(图表理解任务)
☆ ☆ ☆ ☆ ☆ ☆ ☆
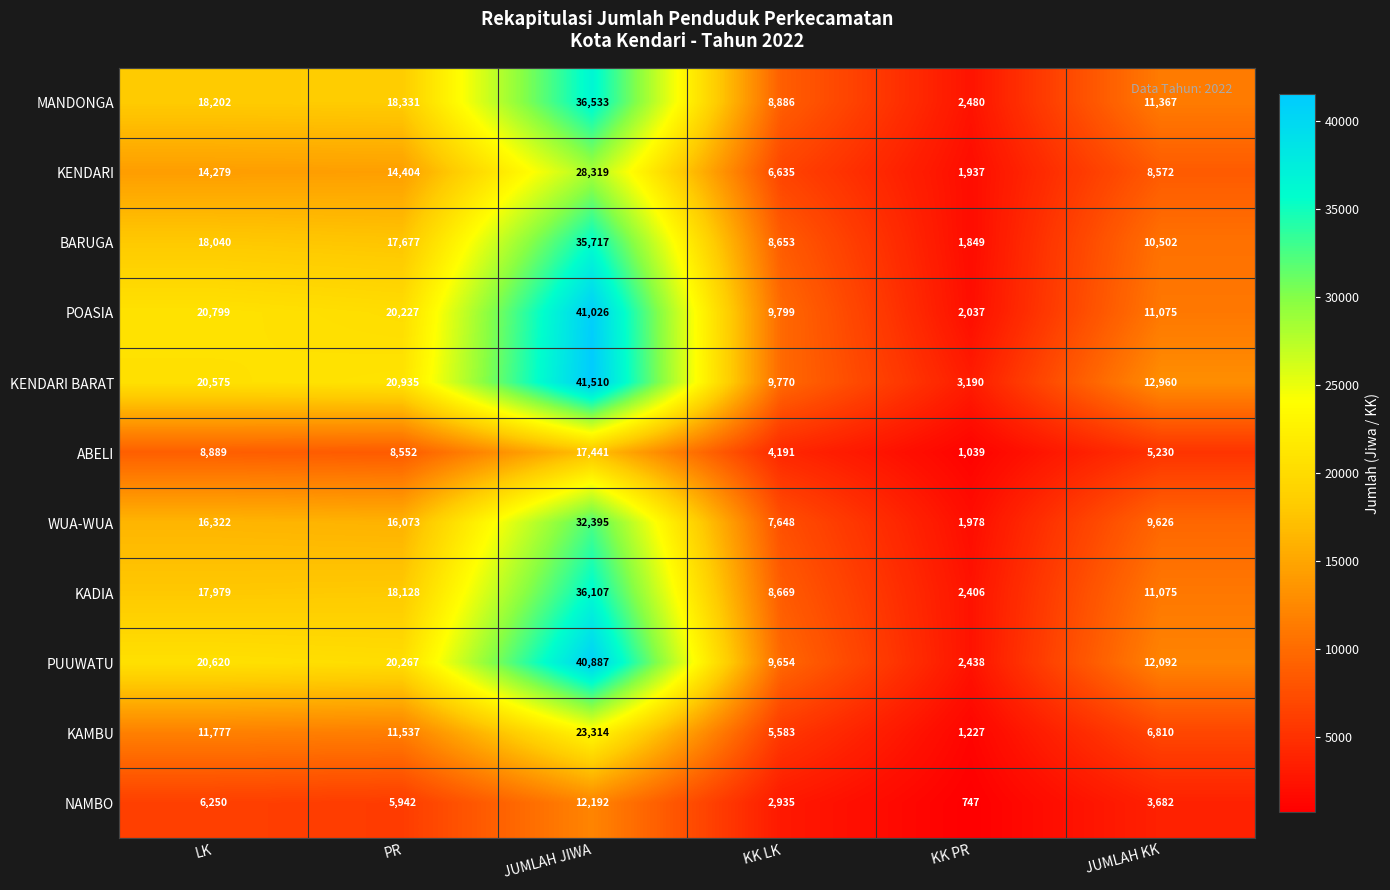

At which label is MANDONGA closest to 19506?

PR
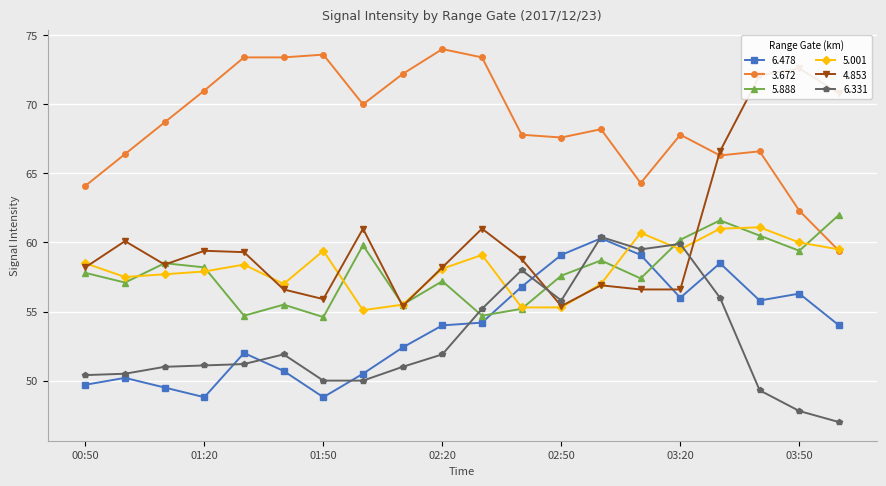

At which category is the sum across all series the highest?

03:30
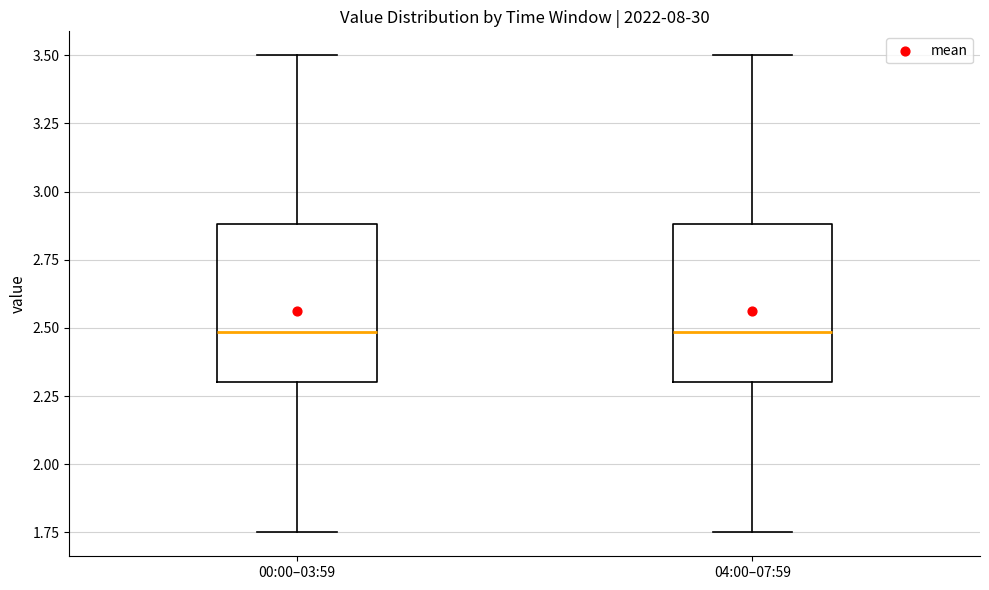

Reading left to right, transcribe this box plot: for each box, give where its median line is, the range the box spans, and where its two whiskers end, as read against the y-axis. The values are not printed on the chart, so give them approximately, as read against the axis.

00:00–03:59: median 2.50, box 2.30 to 2.90, whiskers 1.75 to 3.50
04:00–07:59: median 2.50, box 2.30 to 2.90, whiskers 1.75 to 3.50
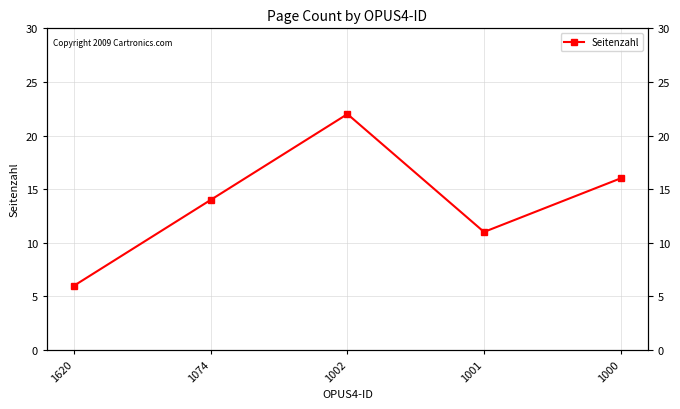

List the labels in order of value, smallest first.

1620, 1001, 1074, 1000, 1002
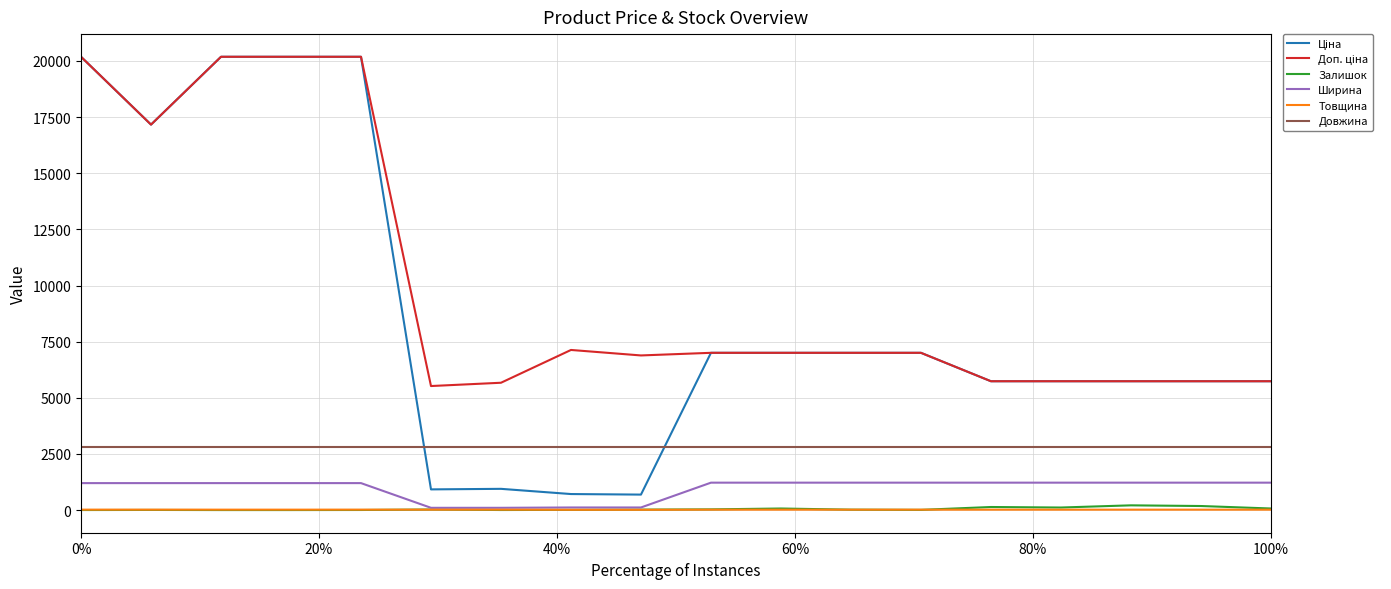

True or false: Ширина and Довжина cross at least once.

False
☆ ☆ ☆ ☆ ☆ ☆ ☆
任务: 把上面全部条目按行输出成一个 JSON 字符串列表，每行对应一个字符串，空行跳过，图片不要放进去。

书面回答:
[
  "At which label is MANDONGA closest to 19506?",
  "PR",
  "At which category is the sum across all series the highest?",
  "03:30",
  "Reading left to right, transcribe this box plot: for each box, give where its median line is, the range the box spans, and where its two whiskers end, as read against the y-axis. The values are not printed on the chart, so give them approximately, as read against the axis.",
  "00:00–03:59: median 2.50, box 2.30 to 2.90, whiskers 1.75 to 3.50",
  "04:00–07:59: median 2.50, box 2.30 to 2.90, whiskers 1.75 to 3.50",
  "List the labels in order of value, smallest first.",
  "1620, 1001, 1074, 1000, 1002",
  "True or false: Ширина and Довжина cross at least once.",
  "False"
]